Oregon
Rule Rule 111-080-0070
Exempt Hospitals


(1)

As specified in ORS 243.879 (Reimbursement methodology for payment to hospitals), these payment limits do not apply to reimbursements paid by a carrier or third-party administrator to:
(a) Type A or type B hospitals (defined in ORS 442.470 (Definitions for ORS 442.470 to 442.507));
(b) Rural critical access hospitals (defined in ORS 315.613 (Credit available to persons providing rural medical care and affiliated with certain rural hospitals)); or
(c) Hospitals that are located in a county with a population of less than 70,000 on August 15, 2017, classified as a sole community hospital by the Centers for Medicare and Medicaid Services, and have Medicare payments composing at least 40 percent of the hospital’s total annual patient revenue.

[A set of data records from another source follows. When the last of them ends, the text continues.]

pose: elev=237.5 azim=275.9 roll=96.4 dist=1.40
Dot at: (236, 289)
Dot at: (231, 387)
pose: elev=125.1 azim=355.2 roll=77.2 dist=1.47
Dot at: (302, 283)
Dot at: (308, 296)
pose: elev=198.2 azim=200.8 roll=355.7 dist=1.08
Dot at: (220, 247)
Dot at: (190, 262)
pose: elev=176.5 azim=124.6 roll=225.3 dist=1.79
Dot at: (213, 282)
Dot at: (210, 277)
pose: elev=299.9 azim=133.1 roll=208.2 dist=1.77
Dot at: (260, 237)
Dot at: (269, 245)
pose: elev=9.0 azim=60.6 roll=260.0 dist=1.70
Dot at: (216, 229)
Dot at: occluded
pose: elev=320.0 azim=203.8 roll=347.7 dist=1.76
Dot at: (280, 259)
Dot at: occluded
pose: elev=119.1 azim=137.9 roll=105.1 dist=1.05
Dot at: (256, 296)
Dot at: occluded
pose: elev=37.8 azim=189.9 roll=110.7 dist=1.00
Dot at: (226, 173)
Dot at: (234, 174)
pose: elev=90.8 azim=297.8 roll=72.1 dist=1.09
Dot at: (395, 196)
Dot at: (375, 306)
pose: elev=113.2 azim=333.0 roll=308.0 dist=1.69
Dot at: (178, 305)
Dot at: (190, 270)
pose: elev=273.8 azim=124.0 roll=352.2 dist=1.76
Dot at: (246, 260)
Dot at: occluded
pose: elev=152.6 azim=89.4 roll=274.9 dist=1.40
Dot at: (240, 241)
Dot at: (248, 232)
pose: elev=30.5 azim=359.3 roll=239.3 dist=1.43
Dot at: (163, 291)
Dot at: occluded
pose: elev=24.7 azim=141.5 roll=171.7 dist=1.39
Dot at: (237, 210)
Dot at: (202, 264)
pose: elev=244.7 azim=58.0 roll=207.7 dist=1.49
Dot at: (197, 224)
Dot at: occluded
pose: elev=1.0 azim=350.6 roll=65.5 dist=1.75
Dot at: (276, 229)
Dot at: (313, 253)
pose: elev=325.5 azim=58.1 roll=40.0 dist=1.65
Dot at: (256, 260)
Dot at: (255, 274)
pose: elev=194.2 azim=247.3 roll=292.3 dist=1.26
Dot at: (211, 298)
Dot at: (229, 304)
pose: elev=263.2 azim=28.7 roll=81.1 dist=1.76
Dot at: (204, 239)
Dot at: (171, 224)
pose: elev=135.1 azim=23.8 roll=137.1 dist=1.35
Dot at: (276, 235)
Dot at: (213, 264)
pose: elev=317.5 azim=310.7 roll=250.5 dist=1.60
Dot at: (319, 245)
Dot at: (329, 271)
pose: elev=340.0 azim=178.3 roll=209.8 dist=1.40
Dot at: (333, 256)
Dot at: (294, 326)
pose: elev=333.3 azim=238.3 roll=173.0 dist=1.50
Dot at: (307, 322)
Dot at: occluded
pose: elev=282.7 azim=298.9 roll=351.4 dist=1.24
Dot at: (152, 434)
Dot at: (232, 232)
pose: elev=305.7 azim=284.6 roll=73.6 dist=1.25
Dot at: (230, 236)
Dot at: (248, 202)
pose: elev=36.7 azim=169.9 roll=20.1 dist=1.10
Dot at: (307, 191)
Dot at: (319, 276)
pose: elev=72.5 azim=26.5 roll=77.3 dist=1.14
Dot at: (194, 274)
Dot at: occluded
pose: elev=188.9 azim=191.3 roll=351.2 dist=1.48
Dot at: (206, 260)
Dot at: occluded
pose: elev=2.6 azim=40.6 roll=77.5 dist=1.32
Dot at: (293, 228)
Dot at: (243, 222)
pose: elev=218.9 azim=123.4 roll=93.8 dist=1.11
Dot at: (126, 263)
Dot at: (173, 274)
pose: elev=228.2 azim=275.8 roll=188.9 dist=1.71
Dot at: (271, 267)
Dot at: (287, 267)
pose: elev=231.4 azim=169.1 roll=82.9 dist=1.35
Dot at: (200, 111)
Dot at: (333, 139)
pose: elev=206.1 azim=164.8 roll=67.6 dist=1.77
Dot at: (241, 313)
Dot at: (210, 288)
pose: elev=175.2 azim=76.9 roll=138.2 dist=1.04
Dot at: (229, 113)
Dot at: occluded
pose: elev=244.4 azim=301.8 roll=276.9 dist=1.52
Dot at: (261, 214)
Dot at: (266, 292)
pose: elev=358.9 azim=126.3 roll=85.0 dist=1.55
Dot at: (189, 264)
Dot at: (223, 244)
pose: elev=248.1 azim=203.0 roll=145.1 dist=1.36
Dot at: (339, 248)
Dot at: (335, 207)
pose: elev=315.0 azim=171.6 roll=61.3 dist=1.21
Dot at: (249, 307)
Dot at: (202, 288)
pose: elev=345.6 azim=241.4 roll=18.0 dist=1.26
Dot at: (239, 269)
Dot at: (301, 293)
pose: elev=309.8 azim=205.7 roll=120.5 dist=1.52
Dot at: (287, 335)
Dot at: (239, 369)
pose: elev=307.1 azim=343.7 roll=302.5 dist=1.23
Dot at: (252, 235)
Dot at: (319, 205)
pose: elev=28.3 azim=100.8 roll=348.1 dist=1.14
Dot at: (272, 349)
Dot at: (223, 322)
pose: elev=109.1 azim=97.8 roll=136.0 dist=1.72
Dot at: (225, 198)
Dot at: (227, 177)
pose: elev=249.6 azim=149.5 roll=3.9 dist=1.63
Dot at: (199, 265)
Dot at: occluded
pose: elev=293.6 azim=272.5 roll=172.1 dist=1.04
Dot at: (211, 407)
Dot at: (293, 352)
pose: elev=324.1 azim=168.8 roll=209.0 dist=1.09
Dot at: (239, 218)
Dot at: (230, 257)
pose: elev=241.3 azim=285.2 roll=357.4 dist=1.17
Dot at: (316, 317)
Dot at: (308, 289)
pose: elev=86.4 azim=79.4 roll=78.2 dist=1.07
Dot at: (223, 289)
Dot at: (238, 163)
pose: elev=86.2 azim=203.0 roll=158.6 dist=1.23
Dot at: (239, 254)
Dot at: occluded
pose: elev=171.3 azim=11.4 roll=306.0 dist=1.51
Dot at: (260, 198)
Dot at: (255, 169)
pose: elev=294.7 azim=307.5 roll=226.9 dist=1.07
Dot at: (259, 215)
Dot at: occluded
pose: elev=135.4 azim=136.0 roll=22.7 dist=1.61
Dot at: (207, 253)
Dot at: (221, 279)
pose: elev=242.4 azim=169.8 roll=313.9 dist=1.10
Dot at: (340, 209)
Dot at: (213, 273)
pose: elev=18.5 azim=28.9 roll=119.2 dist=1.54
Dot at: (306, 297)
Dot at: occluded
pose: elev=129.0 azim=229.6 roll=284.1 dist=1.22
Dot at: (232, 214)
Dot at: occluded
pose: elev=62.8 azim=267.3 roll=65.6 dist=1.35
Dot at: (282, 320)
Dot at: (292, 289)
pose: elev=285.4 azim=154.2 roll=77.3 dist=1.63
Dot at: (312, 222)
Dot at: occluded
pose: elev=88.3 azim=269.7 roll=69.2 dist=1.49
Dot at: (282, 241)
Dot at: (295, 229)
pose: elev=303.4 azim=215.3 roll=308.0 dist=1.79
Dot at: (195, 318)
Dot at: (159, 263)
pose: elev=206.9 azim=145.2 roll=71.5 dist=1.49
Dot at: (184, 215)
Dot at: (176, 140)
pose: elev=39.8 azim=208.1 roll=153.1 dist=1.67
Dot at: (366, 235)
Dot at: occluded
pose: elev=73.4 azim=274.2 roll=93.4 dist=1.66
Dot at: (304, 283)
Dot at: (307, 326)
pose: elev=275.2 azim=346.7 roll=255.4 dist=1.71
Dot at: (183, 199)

(2)(a) Total annual patient revenue for a hospital will be calculated using the Allowed Amount for all inpatient and outpatient claim records in the state’s All Payer All Claims (APAC) database for that hospital in a calendar year, and
(b) Total Medicare payments to a hospital will be calculated using the Allowed Amount for all inpatient and outpatient claim records paid by Medicare in the APAC for that hospital in a calendar year.
(3) OEBB will annually review this calculation under section (2) of this rule using the most recent available twelve months of data in APAC.